Outra problema apontado por Jatene é desigualdade na distribuição de leitos hospitalares na cidade. De acordo com levantamento feito pelo ex-ministro, o número de leitos na cidade aumentou entre 1999 e 2007, mas nos 25 distritos mais bem servidos de hospitais há 10,57 leitos por mil habitantes, enquanto nas 71 distritos restantes há 0,49 leitos por mil habitantes. É preciso criar um mecanismo para condicionar a ampliação dos hospitais privados somente se também implantarem leitos em áreas onde a cobertura não existe. O ex-ministro afirmou que apresentou essa proposta ao secretário Montone.

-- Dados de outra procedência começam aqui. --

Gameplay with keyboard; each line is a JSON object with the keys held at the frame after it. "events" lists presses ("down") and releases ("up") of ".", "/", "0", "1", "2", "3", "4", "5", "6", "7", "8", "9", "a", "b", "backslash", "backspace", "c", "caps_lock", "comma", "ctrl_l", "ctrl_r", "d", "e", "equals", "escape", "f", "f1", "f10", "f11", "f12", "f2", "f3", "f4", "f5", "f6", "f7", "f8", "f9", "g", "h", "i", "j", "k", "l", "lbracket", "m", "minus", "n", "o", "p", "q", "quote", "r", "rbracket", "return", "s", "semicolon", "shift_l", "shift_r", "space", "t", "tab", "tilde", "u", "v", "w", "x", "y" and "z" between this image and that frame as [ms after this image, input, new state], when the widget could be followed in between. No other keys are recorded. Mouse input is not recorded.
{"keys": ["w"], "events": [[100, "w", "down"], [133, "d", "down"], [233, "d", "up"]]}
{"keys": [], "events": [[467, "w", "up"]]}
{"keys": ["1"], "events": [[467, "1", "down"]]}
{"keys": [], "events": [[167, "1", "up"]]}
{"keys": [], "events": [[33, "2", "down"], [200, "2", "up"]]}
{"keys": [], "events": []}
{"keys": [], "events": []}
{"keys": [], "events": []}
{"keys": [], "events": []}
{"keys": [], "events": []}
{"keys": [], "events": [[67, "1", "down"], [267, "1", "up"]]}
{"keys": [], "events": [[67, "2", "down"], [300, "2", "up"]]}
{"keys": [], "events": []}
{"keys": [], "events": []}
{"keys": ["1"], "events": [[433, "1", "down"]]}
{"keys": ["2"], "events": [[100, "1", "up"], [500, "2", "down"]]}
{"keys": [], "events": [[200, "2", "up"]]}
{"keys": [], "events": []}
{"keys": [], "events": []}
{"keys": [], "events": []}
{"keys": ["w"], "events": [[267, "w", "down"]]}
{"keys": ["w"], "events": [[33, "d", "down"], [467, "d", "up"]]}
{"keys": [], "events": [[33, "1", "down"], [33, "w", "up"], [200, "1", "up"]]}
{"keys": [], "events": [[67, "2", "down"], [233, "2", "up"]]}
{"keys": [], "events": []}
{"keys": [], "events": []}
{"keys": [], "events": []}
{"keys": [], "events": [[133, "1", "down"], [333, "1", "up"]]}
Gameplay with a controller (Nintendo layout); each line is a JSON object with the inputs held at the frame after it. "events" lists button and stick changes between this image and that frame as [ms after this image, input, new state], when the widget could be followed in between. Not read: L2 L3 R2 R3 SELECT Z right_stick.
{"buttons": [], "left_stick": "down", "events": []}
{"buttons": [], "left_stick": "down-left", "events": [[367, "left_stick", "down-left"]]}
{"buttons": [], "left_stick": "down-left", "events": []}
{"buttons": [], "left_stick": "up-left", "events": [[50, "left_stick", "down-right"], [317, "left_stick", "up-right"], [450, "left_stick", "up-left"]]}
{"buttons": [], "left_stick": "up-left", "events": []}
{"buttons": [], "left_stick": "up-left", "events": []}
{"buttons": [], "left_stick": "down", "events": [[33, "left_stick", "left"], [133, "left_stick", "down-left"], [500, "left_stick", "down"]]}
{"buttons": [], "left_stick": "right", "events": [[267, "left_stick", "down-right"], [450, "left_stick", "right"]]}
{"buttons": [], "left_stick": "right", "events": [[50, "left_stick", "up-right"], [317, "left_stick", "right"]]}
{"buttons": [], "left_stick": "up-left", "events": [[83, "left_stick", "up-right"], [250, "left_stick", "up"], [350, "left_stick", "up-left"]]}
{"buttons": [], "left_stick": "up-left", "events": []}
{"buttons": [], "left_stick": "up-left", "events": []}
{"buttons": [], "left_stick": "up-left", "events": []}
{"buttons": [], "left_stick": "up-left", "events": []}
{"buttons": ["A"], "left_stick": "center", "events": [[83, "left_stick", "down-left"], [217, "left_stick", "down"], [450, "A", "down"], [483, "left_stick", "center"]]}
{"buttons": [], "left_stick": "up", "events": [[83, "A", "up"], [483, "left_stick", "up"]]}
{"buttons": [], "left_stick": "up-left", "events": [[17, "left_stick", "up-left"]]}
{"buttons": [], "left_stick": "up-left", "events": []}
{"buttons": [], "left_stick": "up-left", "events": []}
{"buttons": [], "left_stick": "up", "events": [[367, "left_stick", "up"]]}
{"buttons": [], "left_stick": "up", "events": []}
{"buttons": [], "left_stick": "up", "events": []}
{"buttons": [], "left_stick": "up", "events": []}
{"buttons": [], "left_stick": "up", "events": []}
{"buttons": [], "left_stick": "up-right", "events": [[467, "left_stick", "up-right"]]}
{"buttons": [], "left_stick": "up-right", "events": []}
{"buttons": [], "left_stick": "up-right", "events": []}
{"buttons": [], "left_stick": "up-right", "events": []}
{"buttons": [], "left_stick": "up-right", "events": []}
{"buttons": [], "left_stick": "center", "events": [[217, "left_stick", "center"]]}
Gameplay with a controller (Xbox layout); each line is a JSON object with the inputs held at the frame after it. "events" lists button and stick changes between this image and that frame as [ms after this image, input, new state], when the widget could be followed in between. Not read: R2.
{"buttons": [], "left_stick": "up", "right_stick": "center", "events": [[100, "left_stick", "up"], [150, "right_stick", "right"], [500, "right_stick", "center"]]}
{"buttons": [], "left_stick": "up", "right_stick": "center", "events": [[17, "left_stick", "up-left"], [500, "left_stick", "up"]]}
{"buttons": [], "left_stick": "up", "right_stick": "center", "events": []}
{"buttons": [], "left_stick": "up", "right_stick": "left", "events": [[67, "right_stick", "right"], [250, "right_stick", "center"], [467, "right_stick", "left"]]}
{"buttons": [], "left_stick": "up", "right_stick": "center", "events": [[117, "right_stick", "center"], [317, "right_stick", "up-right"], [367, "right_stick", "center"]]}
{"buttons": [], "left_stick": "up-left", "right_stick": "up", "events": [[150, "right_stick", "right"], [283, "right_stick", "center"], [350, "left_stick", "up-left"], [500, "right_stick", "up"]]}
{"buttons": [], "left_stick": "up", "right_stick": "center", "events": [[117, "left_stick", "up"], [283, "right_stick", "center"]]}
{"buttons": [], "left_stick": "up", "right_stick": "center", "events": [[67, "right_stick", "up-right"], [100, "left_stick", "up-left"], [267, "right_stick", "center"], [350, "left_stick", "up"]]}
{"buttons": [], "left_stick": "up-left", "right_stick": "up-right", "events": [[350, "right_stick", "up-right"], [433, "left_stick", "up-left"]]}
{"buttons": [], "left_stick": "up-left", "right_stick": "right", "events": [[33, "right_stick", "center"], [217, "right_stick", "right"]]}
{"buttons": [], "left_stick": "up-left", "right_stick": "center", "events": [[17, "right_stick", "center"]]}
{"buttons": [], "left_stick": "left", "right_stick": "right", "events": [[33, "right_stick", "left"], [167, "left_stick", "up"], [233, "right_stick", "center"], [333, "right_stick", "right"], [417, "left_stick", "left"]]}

Quando questionado se reconhecia a legalidade do Conselho Municipal de Saúde, o secretário afirmou que reconhece, mas que é necessário discutir o papel do conselho e que há uma “divergência de agenda política”. O atual conselho com 32 integrantes foi eleito no final do ano passado. Acabou impedido de assumir por meio de decreto da Secretaria de Municipal Saúde, que determinou a realização de novo processo eleitoral. A secretaria alegou ter recebido vários recursos administrativos de entidades da sociedade civil que questionavam a transparência na escolha dos representantes dos usuários. A população está representada por metade dos conselheiros, em número de 16, a outra metade é dividida entre gestores, trabalhadores e prestadores de serviços de saúde. Em março, o Tribunal de Justiça do Estado expediu uma liminar que reconheceu a legitimidade do conselho.
De acordo com o conselheiro Pedro Cláudio Bortz, que representa os trabalhadores de saúde, o secretário não tem demonstrado vontade de dialogar com os conselheiros. “Se há uma proposta de Plano Municipal de Saúde está guardada na gaveta. O problema é que sem ter acesso a isso, o conselho não consegue planejar as políticas de saúde no município”, afirmou.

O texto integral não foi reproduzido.